“The election of the first female head of state is a transformative event in the history of any country.” 

Ausra Park, Ph.D., has received a grant to continue her examination of what that means for five former post-Communist-bloc nations.  

Park, professor of international relations, was awarded the 2023-2024 Baumanis Grant for Creative Projects in Baltic Studies from the Association for the Advancement of Baltic Studies. She will use the funding to travel to Tallinn, Estonia next summer to interview Kersti Kaljulaid, the country’s first woman president (2016-2021) and at age 46 also its youngest-ever head of state.

The interview will inform the fifth and final section of Park’s upcoming monograph of women presidents who headed post-Communist nations in Europe.
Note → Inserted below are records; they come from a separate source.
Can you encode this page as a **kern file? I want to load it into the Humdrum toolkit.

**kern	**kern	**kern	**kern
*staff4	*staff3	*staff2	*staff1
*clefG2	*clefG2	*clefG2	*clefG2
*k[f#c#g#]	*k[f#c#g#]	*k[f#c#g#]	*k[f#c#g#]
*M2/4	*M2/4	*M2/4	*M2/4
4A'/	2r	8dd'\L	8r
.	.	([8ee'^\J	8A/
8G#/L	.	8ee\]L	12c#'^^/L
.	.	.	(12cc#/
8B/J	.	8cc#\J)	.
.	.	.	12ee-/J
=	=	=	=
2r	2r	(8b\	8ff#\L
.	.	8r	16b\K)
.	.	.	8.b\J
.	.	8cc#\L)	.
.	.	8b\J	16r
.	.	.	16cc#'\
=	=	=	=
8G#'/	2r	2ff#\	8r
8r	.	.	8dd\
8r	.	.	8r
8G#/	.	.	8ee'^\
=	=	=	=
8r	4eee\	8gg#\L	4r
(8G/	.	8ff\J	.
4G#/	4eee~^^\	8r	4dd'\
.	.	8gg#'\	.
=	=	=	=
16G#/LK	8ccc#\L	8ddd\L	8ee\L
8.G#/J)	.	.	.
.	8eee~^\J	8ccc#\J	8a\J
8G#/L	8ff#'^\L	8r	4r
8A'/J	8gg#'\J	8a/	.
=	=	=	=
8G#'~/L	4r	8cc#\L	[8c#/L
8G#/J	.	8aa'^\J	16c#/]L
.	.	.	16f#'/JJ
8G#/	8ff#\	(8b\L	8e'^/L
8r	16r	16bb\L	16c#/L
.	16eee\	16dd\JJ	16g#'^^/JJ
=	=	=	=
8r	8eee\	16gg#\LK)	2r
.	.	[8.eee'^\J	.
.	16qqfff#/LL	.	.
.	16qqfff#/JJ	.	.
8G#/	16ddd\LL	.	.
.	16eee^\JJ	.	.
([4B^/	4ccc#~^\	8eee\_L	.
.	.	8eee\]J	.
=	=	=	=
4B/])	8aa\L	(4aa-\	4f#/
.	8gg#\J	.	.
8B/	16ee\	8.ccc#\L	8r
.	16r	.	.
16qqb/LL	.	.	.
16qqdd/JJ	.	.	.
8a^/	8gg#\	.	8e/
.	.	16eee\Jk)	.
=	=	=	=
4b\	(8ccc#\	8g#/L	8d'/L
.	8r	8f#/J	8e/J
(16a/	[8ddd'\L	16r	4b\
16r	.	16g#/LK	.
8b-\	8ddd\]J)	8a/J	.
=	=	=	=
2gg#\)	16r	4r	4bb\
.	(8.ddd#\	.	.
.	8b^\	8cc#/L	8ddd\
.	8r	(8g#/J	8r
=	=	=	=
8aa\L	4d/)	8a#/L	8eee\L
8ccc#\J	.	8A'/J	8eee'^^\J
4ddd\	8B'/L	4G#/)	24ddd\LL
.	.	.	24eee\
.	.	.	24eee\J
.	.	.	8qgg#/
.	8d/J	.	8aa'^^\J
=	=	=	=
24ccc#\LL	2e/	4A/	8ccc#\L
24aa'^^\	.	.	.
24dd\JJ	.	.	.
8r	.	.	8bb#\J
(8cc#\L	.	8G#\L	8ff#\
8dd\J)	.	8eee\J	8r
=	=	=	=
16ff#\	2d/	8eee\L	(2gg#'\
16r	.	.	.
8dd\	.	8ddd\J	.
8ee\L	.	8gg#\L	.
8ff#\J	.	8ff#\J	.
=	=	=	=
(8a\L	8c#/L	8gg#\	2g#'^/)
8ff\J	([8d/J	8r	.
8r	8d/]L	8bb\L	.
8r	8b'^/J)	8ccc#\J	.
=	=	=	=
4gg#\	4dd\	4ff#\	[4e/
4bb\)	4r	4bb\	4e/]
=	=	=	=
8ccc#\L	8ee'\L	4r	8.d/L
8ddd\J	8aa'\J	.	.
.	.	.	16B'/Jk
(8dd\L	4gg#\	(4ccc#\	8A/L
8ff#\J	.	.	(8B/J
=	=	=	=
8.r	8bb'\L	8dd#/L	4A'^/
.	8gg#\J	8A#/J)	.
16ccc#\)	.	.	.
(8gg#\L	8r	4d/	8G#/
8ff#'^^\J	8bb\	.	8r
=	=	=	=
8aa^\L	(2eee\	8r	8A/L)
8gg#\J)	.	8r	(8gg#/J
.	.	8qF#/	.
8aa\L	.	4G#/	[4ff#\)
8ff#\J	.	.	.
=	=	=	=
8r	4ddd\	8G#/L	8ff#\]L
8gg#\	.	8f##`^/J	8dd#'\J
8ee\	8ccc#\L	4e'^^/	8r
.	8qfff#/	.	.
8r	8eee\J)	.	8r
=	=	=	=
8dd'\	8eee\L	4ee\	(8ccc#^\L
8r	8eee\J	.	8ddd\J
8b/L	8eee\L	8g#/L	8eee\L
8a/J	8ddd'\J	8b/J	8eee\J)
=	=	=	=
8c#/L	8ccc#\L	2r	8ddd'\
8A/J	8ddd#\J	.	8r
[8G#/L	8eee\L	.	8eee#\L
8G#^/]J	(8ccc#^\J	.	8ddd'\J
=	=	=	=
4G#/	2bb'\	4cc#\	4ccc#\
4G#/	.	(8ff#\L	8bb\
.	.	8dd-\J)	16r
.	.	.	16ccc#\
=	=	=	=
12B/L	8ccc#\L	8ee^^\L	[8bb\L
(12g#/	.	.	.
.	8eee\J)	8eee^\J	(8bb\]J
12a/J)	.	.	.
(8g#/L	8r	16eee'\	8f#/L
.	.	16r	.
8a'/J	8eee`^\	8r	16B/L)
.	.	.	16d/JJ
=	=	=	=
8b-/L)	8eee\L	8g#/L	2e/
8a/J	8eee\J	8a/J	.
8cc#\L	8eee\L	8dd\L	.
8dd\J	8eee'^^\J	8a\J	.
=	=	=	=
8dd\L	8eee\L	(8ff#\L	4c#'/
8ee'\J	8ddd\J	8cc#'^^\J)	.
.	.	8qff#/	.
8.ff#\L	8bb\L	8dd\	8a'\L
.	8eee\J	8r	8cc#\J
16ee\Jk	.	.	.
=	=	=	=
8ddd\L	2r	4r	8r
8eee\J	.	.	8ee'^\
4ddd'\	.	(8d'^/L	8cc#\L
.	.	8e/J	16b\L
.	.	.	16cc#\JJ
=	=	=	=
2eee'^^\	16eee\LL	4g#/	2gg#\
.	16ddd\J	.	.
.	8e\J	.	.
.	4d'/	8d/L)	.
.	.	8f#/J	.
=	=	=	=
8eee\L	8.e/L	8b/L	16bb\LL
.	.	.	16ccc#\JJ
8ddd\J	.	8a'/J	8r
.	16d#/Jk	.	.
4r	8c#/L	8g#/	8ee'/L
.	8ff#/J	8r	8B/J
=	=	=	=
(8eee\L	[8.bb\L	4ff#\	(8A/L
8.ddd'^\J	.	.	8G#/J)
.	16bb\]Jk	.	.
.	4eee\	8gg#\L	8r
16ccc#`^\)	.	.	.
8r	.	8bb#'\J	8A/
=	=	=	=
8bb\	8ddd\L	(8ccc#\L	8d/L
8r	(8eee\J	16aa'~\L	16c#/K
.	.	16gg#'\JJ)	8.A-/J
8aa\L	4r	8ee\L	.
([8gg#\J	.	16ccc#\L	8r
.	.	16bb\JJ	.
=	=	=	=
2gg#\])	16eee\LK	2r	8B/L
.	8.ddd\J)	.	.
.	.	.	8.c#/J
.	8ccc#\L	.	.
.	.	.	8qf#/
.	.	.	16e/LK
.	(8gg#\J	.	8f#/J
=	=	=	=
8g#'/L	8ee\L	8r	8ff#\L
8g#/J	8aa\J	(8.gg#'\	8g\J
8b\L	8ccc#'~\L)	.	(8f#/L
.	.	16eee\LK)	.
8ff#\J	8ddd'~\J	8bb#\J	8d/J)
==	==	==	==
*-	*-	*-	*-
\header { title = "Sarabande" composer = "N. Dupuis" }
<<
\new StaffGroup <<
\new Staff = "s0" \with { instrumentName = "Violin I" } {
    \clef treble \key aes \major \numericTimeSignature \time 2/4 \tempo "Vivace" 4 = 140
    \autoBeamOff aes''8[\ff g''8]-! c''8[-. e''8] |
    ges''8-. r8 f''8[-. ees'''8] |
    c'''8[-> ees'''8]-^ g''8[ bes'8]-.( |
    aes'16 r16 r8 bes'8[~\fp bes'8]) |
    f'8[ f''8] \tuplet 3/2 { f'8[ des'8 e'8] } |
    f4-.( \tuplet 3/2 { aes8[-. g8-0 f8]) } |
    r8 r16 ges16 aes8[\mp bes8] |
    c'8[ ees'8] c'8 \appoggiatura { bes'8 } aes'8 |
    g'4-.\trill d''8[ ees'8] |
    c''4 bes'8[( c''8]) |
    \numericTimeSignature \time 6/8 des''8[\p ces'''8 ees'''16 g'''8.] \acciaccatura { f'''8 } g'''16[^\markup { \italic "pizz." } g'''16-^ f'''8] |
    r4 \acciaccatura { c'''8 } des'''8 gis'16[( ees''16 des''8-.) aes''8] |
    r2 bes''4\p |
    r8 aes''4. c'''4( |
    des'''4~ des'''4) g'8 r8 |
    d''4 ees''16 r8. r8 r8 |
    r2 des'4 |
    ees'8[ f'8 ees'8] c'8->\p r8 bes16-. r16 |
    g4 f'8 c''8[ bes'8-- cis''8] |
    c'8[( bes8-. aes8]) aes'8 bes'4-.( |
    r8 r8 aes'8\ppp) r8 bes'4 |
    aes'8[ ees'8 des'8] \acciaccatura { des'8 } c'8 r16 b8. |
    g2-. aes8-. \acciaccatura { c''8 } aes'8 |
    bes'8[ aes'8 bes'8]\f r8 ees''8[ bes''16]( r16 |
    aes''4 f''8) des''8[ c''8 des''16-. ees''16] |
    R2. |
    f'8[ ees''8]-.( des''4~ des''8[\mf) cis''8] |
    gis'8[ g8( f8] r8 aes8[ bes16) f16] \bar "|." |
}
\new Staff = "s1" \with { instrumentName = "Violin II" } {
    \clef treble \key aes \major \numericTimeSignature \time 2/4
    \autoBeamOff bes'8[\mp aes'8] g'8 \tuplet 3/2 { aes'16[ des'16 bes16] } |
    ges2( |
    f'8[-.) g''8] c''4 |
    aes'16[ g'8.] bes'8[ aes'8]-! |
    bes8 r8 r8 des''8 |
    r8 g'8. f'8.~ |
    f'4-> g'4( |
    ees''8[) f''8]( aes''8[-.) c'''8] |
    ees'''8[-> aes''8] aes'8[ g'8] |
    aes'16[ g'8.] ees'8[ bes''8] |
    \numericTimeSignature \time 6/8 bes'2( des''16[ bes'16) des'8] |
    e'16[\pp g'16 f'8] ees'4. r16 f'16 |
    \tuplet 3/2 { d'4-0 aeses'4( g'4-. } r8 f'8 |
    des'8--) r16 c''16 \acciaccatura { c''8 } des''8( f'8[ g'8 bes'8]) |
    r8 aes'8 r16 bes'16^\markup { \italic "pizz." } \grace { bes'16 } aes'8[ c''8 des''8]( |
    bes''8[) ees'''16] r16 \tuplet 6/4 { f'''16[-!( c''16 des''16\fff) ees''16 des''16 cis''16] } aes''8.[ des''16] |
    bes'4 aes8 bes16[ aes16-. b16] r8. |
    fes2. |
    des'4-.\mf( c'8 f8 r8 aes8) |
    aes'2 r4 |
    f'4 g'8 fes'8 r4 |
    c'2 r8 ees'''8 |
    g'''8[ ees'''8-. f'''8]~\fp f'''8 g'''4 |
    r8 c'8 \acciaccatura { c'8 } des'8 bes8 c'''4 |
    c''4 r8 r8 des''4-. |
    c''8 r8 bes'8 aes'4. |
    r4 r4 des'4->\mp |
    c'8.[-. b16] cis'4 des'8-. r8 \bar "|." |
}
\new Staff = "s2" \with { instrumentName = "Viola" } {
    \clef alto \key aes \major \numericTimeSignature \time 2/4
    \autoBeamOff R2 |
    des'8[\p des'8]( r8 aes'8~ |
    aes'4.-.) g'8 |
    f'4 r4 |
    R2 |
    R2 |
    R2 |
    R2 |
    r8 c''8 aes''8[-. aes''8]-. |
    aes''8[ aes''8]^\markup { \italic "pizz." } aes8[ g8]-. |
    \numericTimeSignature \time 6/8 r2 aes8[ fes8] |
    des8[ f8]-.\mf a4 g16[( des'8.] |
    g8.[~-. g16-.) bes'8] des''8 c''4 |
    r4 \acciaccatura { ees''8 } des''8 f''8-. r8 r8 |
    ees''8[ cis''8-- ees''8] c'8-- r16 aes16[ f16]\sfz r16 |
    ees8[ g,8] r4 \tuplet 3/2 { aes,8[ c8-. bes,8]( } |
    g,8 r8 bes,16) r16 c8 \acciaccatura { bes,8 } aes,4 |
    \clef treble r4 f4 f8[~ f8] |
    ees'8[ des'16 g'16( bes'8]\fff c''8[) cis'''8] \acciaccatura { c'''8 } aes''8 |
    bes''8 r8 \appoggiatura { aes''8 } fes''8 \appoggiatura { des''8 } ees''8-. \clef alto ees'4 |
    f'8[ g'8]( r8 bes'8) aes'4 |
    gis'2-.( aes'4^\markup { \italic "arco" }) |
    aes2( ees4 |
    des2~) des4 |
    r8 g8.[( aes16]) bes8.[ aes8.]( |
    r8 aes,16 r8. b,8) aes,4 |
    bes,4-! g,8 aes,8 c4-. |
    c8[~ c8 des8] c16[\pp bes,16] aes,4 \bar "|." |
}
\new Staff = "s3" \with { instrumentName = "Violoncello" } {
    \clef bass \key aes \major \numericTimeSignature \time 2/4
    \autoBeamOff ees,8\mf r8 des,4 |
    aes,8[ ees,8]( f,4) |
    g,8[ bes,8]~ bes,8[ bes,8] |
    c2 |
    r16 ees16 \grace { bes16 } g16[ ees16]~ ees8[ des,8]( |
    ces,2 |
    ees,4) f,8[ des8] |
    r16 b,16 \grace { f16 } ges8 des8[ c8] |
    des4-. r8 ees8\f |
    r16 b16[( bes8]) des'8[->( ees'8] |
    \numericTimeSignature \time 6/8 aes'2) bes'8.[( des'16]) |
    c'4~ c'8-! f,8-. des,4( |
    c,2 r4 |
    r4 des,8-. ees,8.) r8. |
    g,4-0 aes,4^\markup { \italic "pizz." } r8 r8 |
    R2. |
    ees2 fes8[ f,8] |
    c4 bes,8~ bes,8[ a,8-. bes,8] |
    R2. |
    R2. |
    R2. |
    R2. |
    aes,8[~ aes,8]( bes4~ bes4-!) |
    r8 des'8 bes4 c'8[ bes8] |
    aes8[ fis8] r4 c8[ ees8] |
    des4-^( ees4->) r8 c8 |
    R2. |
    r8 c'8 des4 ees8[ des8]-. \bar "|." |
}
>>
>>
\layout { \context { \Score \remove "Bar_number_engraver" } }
Concluded administrations in Latvia, Lithuania, Kosovo and Croatia are also cases included in her study.

Park pointed out that the advent of a first woman president connotes that the public’s views of “who belongs” in high politics are changing.

“Although other women’s ‘firsts’ in politics are unquestionably important historical milestones—especially when women are first elected as political party heads, prime ministers, or speakers and chairs of parliament—none of these political ‘firsts’ match the significance and symbolism of having the first woman head of state,” she said.

“A female leader’s presence and gender result in powerful ripple effects signaling not only women’s arrival to, and representation in, politics, but also women’s role in, and impact on, national and global affairs.”

She said that when a woman breaks that “ultimate glass ceiling,” there are very high expectations for her – along with an unwelcome focus by the media on misogynistic messaging, sexualized disinformation and various gendered attacks.

“Unfortunately, rather than examining policy or political agenda advocated by women presidents, there is often a critical focus by the media on their appearances or mannerisms, something to which male leaders are very rarely subjected.”

Park’s interview with President Kaljulaid and her staff, as well as political experts in Estonia, will round out the political and biographical analysis of the five women presidents who have ushered in a new normal in post-Communist Europe. She will use political psychology methodology developed and widely used in American presidential politics in her work.

“It is no surprise that Dr. Park has been awarded the prestigious Baumanis grant for her innovative research,” said Christiane Farnan, Ph.D., dean of the School of Liberal Arts. “She is an exemplary teacher-scholar whose superb teaching and cutting-edge contributions to the field of international relations make her an exciting yet accessible role model for her students.”

In addition to her monograph on women leaders, Park is working on a manuscript tentatively titled Titans of the Baltic States: The First Generation of Foreign Policymakers and Their Legacies.